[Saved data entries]
____

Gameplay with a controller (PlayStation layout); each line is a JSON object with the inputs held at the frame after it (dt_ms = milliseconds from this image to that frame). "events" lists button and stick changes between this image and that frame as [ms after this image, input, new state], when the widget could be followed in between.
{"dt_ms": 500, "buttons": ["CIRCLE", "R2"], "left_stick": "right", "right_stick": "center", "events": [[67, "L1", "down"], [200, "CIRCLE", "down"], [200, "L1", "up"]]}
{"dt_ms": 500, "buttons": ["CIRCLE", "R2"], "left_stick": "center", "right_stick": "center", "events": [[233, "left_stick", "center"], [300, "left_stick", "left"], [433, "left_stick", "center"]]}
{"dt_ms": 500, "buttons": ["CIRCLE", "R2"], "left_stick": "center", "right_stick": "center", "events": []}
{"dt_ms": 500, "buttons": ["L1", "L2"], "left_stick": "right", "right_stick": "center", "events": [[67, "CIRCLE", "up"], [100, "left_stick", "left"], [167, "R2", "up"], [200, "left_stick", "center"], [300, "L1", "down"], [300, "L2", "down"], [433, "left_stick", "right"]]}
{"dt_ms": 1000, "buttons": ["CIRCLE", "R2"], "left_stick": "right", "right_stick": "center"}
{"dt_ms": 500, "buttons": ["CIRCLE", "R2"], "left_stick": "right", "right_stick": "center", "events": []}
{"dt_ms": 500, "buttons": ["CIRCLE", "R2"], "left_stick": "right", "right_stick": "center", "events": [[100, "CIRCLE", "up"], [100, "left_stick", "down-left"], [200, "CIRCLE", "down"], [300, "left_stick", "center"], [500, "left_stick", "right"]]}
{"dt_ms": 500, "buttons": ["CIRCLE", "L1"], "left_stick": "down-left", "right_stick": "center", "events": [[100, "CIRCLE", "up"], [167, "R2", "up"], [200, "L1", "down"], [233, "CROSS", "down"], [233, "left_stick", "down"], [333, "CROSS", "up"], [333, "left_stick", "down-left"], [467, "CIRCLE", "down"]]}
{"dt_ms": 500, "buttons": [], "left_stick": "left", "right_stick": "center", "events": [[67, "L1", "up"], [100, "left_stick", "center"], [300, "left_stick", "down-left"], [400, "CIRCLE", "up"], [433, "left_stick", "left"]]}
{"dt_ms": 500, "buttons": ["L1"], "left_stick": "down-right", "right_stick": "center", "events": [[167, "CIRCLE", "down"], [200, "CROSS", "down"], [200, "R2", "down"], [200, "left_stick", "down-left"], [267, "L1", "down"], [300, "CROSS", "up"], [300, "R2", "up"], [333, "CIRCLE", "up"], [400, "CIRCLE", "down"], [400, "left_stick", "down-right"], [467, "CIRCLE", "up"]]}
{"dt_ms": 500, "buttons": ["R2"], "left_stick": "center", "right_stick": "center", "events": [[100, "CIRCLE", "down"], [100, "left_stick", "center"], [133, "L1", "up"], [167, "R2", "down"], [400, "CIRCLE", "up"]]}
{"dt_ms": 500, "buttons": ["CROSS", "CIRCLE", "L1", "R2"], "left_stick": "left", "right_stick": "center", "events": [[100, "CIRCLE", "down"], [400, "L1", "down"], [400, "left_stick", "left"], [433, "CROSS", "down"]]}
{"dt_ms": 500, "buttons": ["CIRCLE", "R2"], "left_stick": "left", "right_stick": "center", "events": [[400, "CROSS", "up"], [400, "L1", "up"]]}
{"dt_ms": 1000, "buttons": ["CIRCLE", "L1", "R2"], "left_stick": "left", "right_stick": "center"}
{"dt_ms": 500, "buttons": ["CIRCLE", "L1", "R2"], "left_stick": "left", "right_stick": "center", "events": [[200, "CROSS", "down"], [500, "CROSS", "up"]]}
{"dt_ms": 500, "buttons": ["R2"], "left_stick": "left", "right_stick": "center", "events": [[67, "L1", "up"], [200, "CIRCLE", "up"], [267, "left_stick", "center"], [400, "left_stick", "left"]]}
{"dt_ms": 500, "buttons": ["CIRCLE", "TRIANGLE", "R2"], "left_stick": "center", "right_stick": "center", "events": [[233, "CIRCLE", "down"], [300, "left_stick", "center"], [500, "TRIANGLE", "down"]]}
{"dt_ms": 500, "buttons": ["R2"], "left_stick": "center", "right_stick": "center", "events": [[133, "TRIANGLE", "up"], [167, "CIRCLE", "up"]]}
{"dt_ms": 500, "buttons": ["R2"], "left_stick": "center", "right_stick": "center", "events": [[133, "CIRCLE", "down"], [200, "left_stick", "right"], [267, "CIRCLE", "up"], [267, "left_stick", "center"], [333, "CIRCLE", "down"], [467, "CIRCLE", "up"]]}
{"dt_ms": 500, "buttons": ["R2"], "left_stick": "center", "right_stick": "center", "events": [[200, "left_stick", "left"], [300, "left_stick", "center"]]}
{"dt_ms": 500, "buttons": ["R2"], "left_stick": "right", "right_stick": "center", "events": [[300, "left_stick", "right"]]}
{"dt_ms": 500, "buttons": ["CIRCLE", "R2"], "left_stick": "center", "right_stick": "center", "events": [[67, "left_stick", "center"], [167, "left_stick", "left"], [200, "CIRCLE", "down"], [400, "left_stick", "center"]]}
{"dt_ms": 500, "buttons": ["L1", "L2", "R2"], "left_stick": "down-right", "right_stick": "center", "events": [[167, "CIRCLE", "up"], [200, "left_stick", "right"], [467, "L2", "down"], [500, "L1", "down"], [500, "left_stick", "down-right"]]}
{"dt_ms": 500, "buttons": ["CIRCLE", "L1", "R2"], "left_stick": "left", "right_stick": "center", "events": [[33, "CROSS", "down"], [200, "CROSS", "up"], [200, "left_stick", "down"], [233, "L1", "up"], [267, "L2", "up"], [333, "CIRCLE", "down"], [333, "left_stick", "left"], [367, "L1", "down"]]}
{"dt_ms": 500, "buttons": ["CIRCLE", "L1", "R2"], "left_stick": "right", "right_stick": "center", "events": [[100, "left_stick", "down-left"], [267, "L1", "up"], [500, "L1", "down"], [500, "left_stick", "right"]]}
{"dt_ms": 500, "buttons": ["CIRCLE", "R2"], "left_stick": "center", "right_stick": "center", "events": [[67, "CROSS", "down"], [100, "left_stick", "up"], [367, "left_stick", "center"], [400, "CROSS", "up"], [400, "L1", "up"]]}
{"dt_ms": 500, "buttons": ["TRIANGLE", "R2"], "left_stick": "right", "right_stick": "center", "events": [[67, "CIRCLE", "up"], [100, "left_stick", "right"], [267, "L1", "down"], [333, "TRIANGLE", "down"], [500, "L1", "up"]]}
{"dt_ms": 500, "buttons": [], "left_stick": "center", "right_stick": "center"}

____

#### Task brief
Which of the lines above hold the string "TRIANGLE"? Copy each one.

#### Problem solution
{"dt_ms": 500, "buttons": ["CIRCLE", "TRIANGLE", "R2"], "left_stick": "center", "right_stick": "center", "events": [[233, "CIRCLE", "down"], [300, "left_stick", "center"], [500, "TRIANGLE", "down"]]}
{"dt_ms": 500, "buttons": ["R2"], "left_stick": "center", "right_stick": "center", "events": [[133, "TRIANGLE", "up"], [167, "CIRCLE", "up"]]}
{"dt_ms": 500, "buttons": ["TRIANGLE", "R2"], "left_stick": "right", "right_stick": "center", "events": [[67, "CIRCLE", "up"], [100, "left_stick", "right"], [267, "L1", "down"], [333, "TRIANGLE", "down"], [500, "L1", "up"]]}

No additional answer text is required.